By Faustine Kapama
THE Court of Appeal has dismissed with costs the appeal by United Kingdom (UK) established mineral giant company, Ophir Tanzania (Block 1) Limited, challenging 18.4bn/- withholding tax payments to the Tanzania Revenue Authority (TRA) for services rendered offshore by non-residents.
Justices Ferdinand Wambali, Lugano Mwandambo and Lilian Mashaka ruled against Orphil Company, the appellant, after holding that the two grounds of appeal lodged to support the appeal in question lacked legal merits.
They found that the Tax Revenue Appeals Tribunal (Tribunal), which had decided in favour of the Commissioner General of TRA, the respondent, properly and correctly confirmed the decision of the Tax Revenue Appeals Board (Board) on the matter.
“Consequently, we hold that the two grounds of appeal are without substance. In the circumstances, considering our deliberation, we find that the appeal is devoid of merit, and we hereby dismiss it with costs,” they declared.
The decision put to an end the appellant’s effort to oppose the 18,368,593,534/- payments.

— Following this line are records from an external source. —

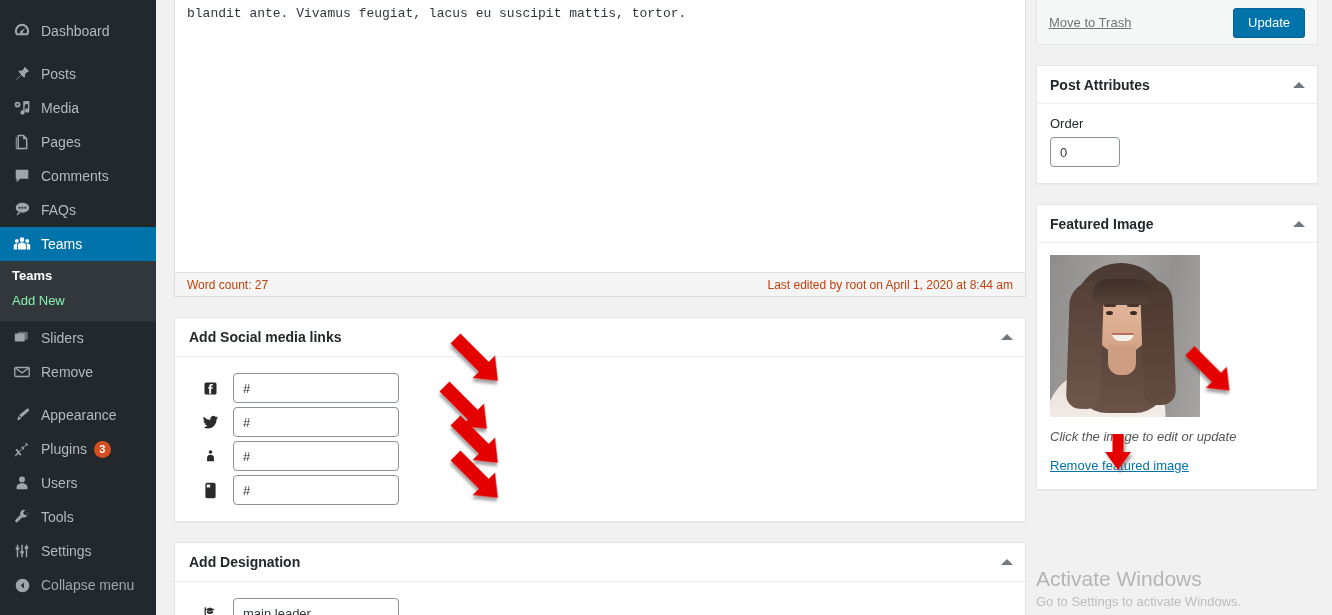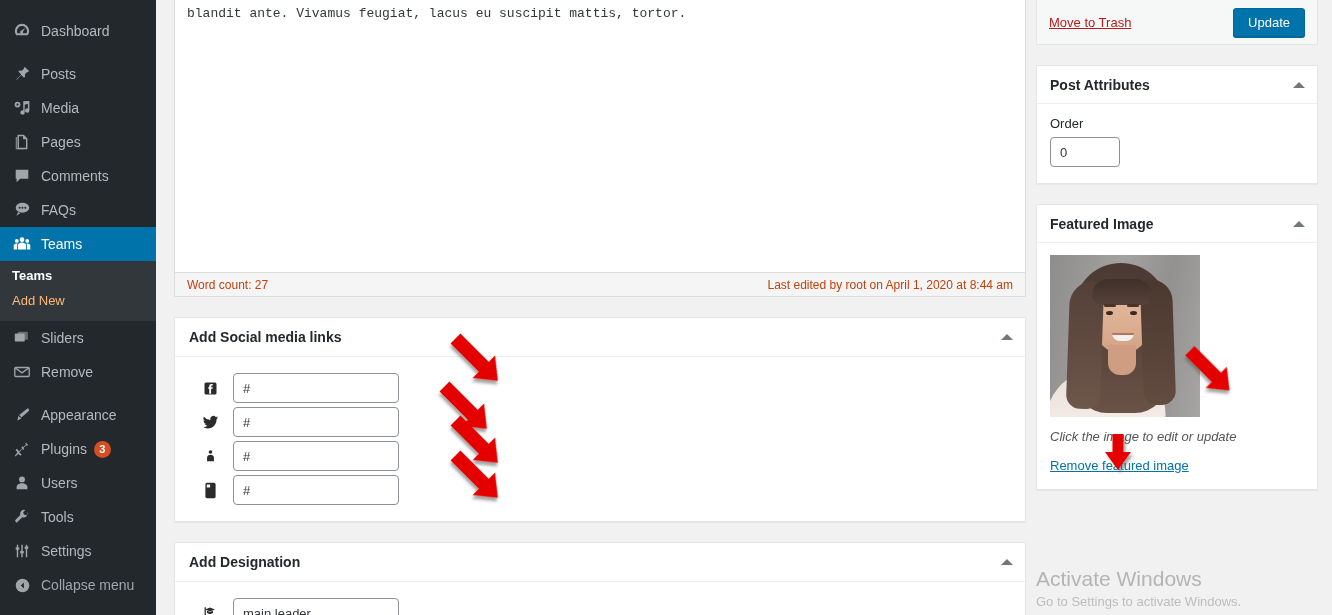--- a/index.html
+++ b/index.html
@@ -39,21 +39,21 @@
     border-top:8px solid transparent; border-bottom:8px solid transparent;
     border-right:8px solid #f1f1f1;
   }
   .badge-count {
     display:inline-block; margin-left:7px; background:#d54e21; color:#fff;
     border-radius:10px; font-size:11px; line-height:17px; min-width:17px;
     height:17px; padding:0 5px; text-align:center; font-weight:600;
   }
   .submenu { background:#32373c; padding:2px 0 8px 0; }
   .submenu-item {
-    padding:5px 0 5px 12px; font-size:13px; color:#fdba74; cursor:pointer;
+    padding:5px 0 5px 12px; font-size:13px; color:#86efac; cursor:pointer;
   }
   .submenu-item.current { color:#fff; font-weight:700; }
   .collapse-item { color:#a0a5aa; }
 
   
   #main {
     position:absolute; left:164px; top:0; right:0; height:615px;
     overflow:hidden;
   }
   #post-body {
@@ -111,21 +111,21 @@
   #postbox-container-1 {
     position:absolute; right:14px; top:0; width:282px;
   }
   .submitbox {
     background:#f6f7f7; border:1px solid #e5e5e5;
     border-top:none;
     height:45px; display:flex; align-items:center;
     justify-content:space-between; padding:0 12px 0 12px;
   }
   .trash-link {
-    color:#b91c1c; text-decoration:underline; font-size:13px; cursor:pointer;
+    color:#737373; text-decoration:underline; font-size:13px; cursor:pointer;
   }
   .btn-primary {
     background:#0073aa; border:1px solid #006799; border-radius:3px;
     color:#fff; font-size:13px; padding:6px 14px; cursor:pointer;
     font-family:"Liberation Sans", sans-serif;
     box-shadow:0 1px 0 #006799;
   }
   .side-box {
     background:#fff; border:1px solid #e5e5e5;
     box-shadow:0 1px 1px rgba(0,0,0,.04);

In the impugned decision, the tribunal held, among others that the services the appellant imported from the non-resident persons were rendered in Tanzania and the payment of service fee paid by the appellant to nonresident persons had a source in Tanzania.
The tribunal also held that the place of performance of the services or place of rendering of services is not a determinant factor of the source of payment of service fees.
In addition, the tribunal had ruled that the appellant had an obligation to withhold tax for payments made to its nonresidents’ service providers or suppliers in respect of service rendered to its non-resident service providers or suppliers outside Tanzania but utilised in Tanzania.
Counsel for the appellant had complained that the tribunal erred in law in holding that irrespective of place of rendering services as the payment was made by the appellant, who is a resident in Tanzania, for services utilized in the United Republic, are subject to withholding tax under the Income Tax Act, 2004.
They submitted that the tribunal erred in law by confirming the Board decision that the appellant’s company had obligation to withhold tax for the payments made to its non-resident service provider outside the United Republic of Tanzania for services utilized in the United Republic under the Act.
The complaints in both grounds of appeal rested on the alleged wrong interpretation by the Tribunal of section 69 (i) (ii) read together with sections 6 (1) (b) and 83 (1) (b) of the Income Tax Act, which resulted in alleged erroneous finding with regard to the payment of withholding tax.
During the hearing session, the counsel for the appellant had invited the appeals court to depart from the findings in the case of Tullow Tanzania Bv reached in a similar situation, a position which was vehemently opposed by state lawyers, who appeared for the respondent.
In their judgment delivered in Dar es Salaam recently, the justices of the appeals court, the highest temple of justice in Tanzania respectfully found the invitation as eluded by the appellant’s counsel as totally misplaced.
“This is so because apart from not finding any patent error in the decision, it is not within the jurisdiction of the Full Court to depart from the decision of the same Court, however erroneous it might be,” they said.
Besides, it was their position that in view of the settled position of the law by the Court on complaints relating to the interpretation of the Act that the Tribunal properly followed the respective decision to hold that the appellant was duty bound to withhold tax on payments that were made to non-residents.
The dispute between the parties emanated from the audit which was conducted by the respondent, the Commissioner General, Tanzania Revenue Authority (the CG-TRA) in March 2014 on the appellant covering the years of income 2010 – 2013.
It is in the record of appeal that in the said audit the respondent found that there was a difference between the appellant’s figures on imported services reported in the Value Added Tax (VAT) returns compared to those reported in the withholding tax returns for the requisite years under the audit.
Noteworthy, after several communications between the parties, it seemed that efforts to sort out the dispute on the findings did not yield fruits.
Consequently, on September 30, 2014 the respondent issued the appellant with a withholding tax certificate demanding payment of 18,368,593,534/-being principal tax and interest due.
Aggrieved by the decision of the respondent, the appellant filed an appeal before the TRAB, which was however, dismissed in its entirety. The appellant’s further appeal to the TRAT was equally dismissed. It was at that point in time when the appellant decided to take the matter to the Court of Appeal.